- WHAT THE EXERCISE ASKS
Which lines in the rows below contain the string "province" with its case matched exactly? Return each such line in full.

- INPUT
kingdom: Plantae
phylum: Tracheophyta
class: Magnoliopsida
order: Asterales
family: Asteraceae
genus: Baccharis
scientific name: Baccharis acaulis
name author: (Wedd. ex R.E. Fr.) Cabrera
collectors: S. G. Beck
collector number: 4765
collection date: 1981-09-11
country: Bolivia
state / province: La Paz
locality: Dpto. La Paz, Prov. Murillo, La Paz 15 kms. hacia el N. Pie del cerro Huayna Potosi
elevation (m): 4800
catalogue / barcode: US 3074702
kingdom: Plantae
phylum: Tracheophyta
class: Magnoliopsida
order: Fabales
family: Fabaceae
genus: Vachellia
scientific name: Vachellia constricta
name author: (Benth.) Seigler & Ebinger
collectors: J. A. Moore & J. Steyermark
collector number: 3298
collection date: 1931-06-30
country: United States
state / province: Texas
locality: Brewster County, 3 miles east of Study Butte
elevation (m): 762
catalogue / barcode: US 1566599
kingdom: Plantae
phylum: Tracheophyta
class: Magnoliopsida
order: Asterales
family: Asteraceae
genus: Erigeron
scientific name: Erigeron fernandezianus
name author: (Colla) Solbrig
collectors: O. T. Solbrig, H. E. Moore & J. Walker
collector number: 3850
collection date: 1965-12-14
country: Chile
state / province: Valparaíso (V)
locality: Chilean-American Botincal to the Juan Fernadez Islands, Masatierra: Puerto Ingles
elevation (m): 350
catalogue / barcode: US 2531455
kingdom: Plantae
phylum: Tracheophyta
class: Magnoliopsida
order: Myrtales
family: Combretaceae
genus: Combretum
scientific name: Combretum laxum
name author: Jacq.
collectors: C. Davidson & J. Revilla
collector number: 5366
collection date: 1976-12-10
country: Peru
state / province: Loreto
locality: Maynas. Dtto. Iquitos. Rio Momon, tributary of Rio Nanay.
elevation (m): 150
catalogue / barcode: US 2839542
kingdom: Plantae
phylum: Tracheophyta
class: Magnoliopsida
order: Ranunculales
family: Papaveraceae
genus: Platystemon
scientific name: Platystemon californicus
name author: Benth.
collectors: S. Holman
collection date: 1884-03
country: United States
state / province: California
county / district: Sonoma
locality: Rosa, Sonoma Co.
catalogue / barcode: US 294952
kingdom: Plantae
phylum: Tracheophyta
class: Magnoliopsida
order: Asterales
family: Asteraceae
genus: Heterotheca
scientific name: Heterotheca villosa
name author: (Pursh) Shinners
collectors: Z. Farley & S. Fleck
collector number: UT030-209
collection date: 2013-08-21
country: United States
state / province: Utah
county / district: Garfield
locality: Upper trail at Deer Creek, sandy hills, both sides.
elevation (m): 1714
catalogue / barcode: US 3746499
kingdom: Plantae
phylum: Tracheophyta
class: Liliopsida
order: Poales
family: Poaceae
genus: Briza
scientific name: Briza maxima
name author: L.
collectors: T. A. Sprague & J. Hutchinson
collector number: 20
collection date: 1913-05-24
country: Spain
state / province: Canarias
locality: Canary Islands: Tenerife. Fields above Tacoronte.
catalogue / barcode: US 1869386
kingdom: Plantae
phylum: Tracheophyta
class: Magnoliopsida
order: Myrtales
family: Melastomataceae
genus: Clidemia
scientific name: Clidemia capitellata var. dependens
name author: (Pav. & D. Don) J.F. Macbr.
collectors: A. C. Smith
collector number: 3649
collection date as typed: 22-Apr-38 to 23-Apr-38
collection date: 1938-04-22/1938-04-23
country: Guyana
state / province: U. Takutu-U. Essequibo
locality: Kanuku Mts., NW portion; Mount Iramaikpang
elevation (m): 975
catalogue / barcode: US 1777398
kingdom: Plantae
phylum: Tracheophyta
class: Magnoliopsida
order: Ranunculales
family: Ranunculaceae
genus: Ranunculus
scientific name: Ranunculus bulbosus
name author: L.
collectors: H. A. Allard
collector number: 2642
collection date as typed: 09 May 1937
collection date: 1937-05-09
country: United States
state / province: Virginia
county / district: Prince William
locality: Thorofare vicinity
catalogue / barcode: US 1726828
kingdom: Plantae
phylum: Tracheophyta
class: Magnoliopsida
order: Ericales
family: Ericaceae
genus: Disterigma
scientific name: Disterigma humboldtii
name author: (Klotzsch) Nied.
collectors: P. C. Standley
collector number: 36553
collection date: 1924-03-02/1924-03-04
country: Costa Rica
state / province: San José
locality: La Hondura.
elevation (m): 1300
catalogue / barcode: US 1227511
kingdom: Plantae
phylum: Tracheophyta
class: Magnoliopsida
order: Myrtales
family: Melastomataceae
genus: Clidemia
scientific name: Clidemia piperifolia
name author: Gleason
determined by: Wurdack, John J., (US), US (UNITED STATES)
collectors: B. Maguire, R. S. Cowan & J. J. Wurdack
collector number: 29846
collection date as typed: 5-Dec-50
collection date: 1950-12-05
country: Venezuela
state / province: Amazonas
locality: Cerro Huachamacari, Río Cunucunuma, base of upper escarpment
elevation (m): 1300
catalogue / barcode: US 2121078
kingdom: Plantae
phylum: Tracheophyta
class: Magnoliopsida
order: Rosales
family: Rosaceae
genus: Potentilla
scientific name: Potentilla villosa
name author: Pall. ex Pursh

- ANSWER FOR THE TASK
state / province: La Paz
state / province: Texas
state / province: Valparaíso (V)
state / province: Loreto
state / province: California
state / province: Utah
state / province: Canarias
state / province: U. Takutu-U. Essequibo
state / province: Virginia
state / province: San José
state / province: Amazonas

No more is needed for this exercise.